> **Description of the task**: Report each line of the data below that contains the string "What". Case counts.

> **Material supplied**:
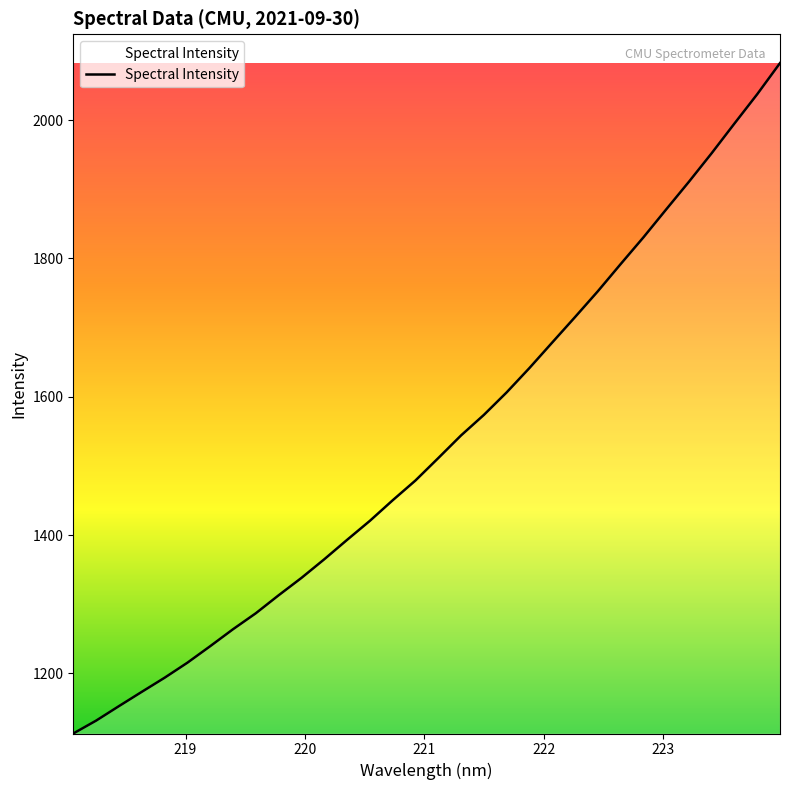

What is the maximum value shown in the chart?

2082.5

==

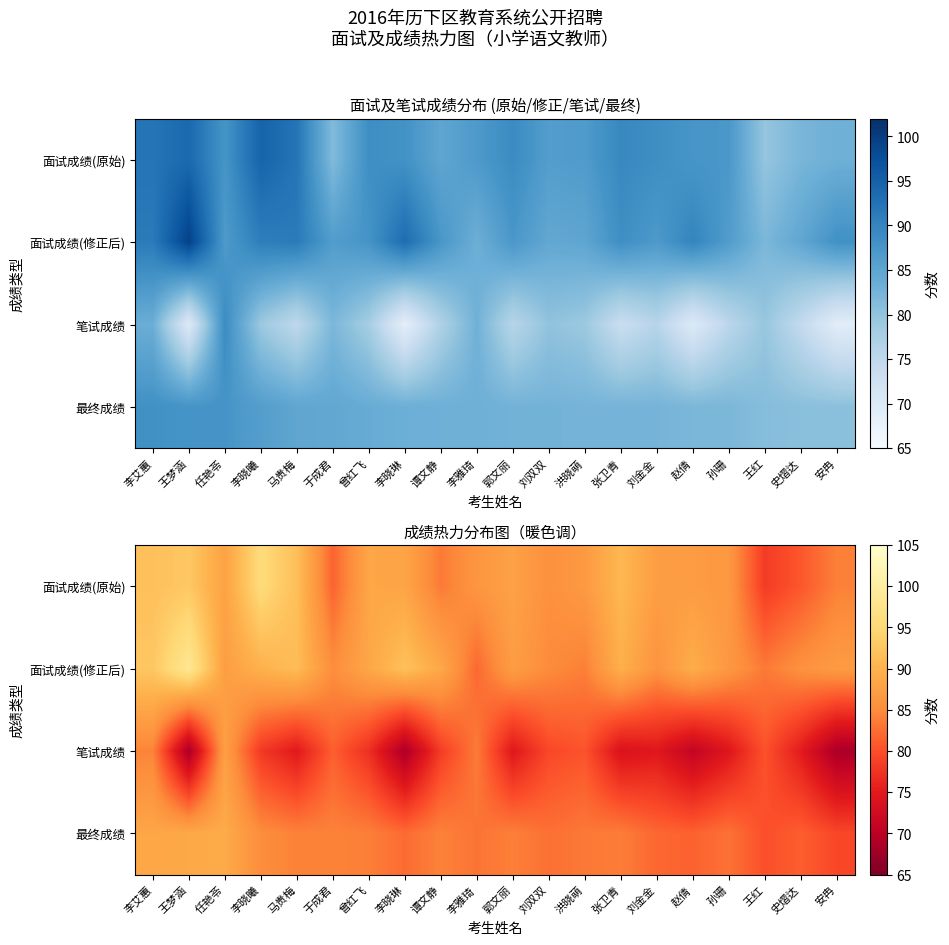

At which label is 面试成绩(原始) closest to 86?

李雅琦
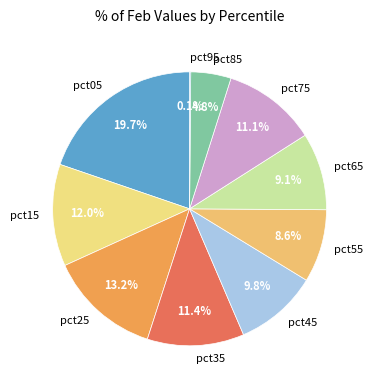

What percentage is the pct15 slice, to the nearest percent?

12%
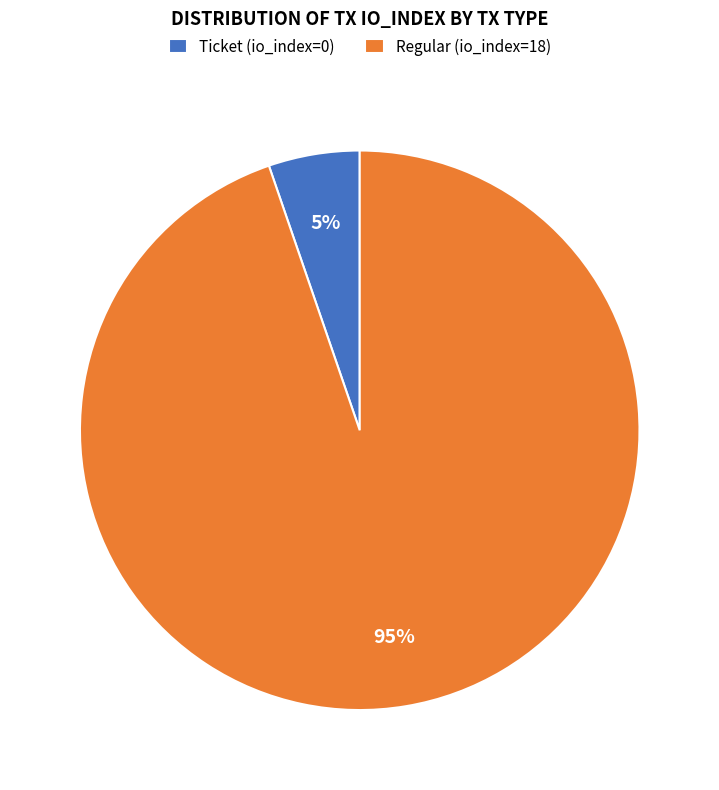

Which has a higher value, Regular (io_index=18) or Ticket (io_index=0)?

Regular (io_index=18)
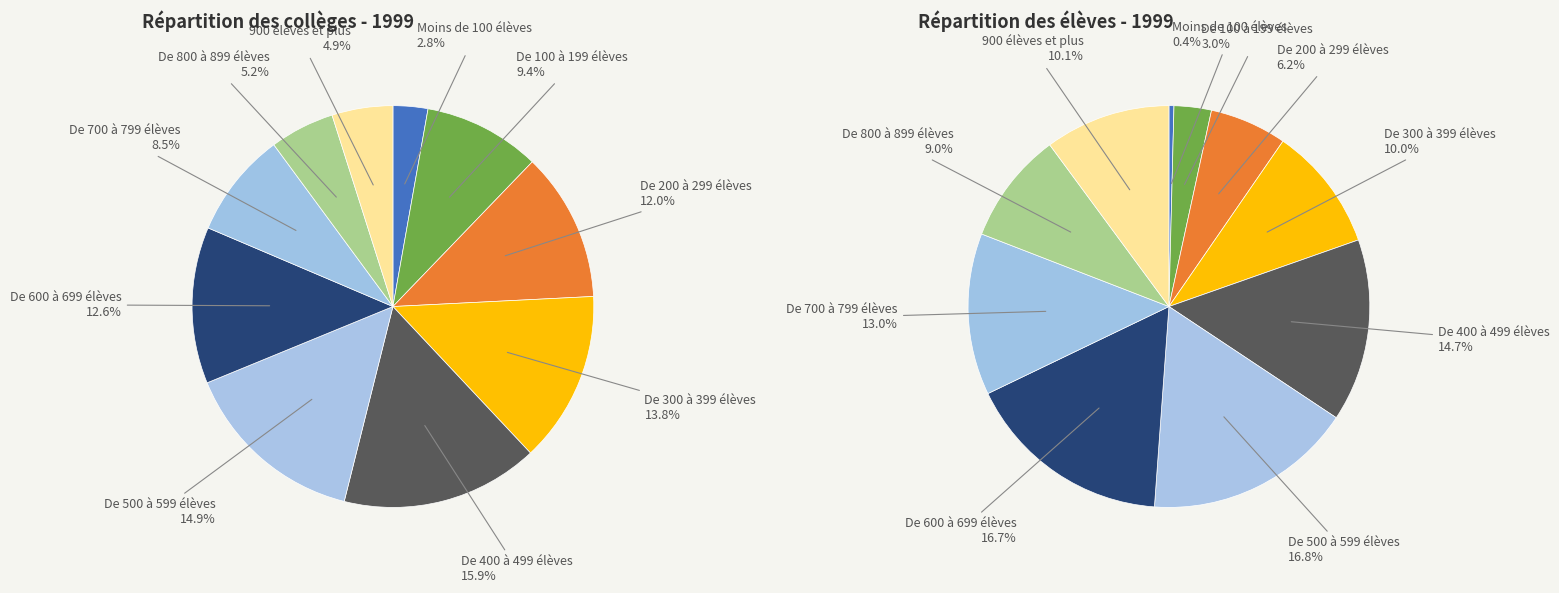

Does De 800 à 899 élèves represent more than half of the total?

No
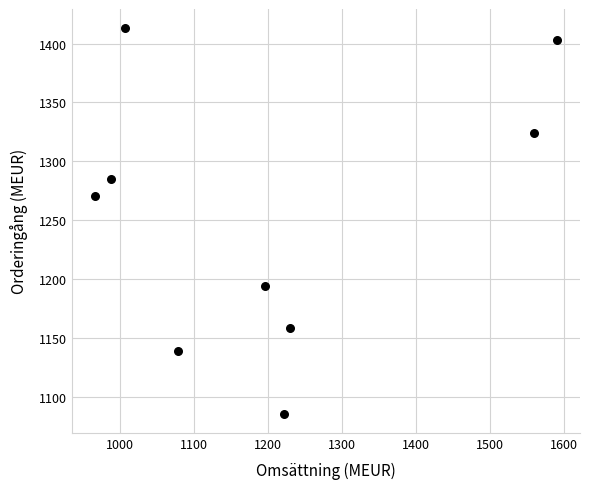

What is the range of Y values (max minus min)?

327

> **Response area**:
What is the maximum value shown in the chart?
What percentage is the pct15 slice, to the nearest percent?
What is the range of Y values (max minus min)?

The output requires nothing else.